中国共産党軍の高官人事が大きく揺れる中、調査対象との観測が度々流れていた董軍国防相が27日、ロシアのベロウソフ国防相と電話会談し、双方の安全保障協力を強化すると表明した。この会談の背景は極めて敏感で、中露の重要な同盟国であるベネズエラとイランが相次いで動揺に見舞われている時期と重なる。特にベネズエラは既に米国への接近を始めており、中露の海外における戦略的配置が瓦解しつつある。
新唐人テレビのルイス・マルティネス記者は、中国とロシアの国防相が会談し、より緊密な安全保障協力について協議したと伝えた。これに先立ち、両国の同盟国であるベネズエラとイランの権威主義政権が内外の圧力により制御を失っている。
ベロウソフ国防相は「昨年6月、青島で最後に会談して以来、世界情勢に影響を与える多くの重大事件が発生した」と述べた。同相はベネズエラとイランの前例を挙げ、両国の機関は安全保障情勢を絶えず分析し、適切な行動を取る必要があると指摘。ベロウソフ国防相は「世界の軍事・政治情勢が急速に変化する中、軍事協力について定期的に意見交換することが必要だ」と語った。
マルティネス記者によると、米国がベネズエラのマドゥロ前大統領を逮捕して以降、ベネズエラは中国への石油供給を停止した。ベネズエラの暫定大統領は現在、米国の石油企業に対しベネズエラ経済を開放しつつある。
ベネズエラ暫定大統領のロドリゲス氏は「これは我が国の将来にとって非常に良い計画だと信じている」と述べ、この措置が全てのエネルギー協力国との協力関係を強化し、国際原則に基づく明確な法的枠組み、合法性、規則に沿った形で行われると説明した。ロドリゲス氏はこれがベネズエラにとって非常に積極的な意義を持つと強調した。
マルティネス記者は、表面上はベネズエラ政権が依然として米国に反発しているが、舞台裏では暫定大統領がワシントンと交渉し、政治犯の釈放を進めていると報じた。

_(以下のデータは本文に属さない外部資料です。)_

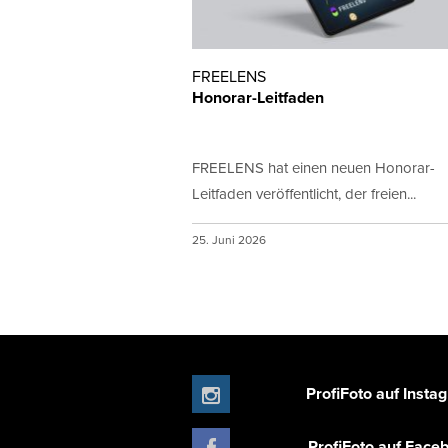
FREELENS
Honorar-Leitfaden
FREELENS hat einen neuen Honorar-
Leitfaden veröffentlicht, der freien...
25. Juni 2026
ProfiFoto auf Insta
ProfiFoto auf Face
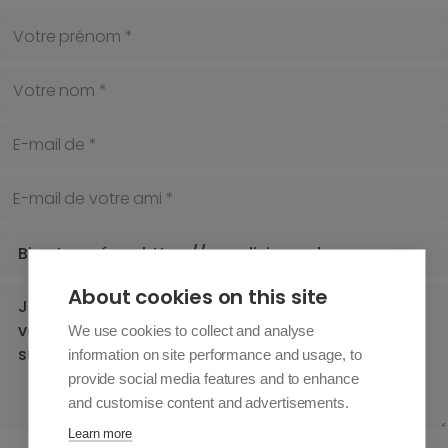
Votre prénom *
Votre nom *
E-mail de *
E-mail de votre ami *
Sujet *
Votre message *
About cookies on this site
We use cookies to collect and analyse
information on site performance and usage, to
provide social media features and to enhance
and customise content and advertisements.
Learn more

ロドリゲス氏は民主的な異論のための空間を開かなければならないと述べており、ワシントンがベネズエラの政治家に十分に干渉してきたとし、ベネズエラの政治がベネズエラ国内の相違と内部対立を解決すべきだと主張した。ただしこれは真の政治活動であり、ベネズエラの政治に属するものでなければならないと付け加えた。
ベネズエラはかつて南米における中露最大の同盟国だったが、現在は米国との外交関係再構築に努めている。
マルティネス記者によると、米国務省の代表団第一陣が既にベネズエラに向かった。中央情報局(CIA)のラトクリフ長官もロドリゲス暫定大統領と会談した。米CIAはベネズエラで数か月にわたり活動を続けており、この南米国家での作戦を継続する見通しだ。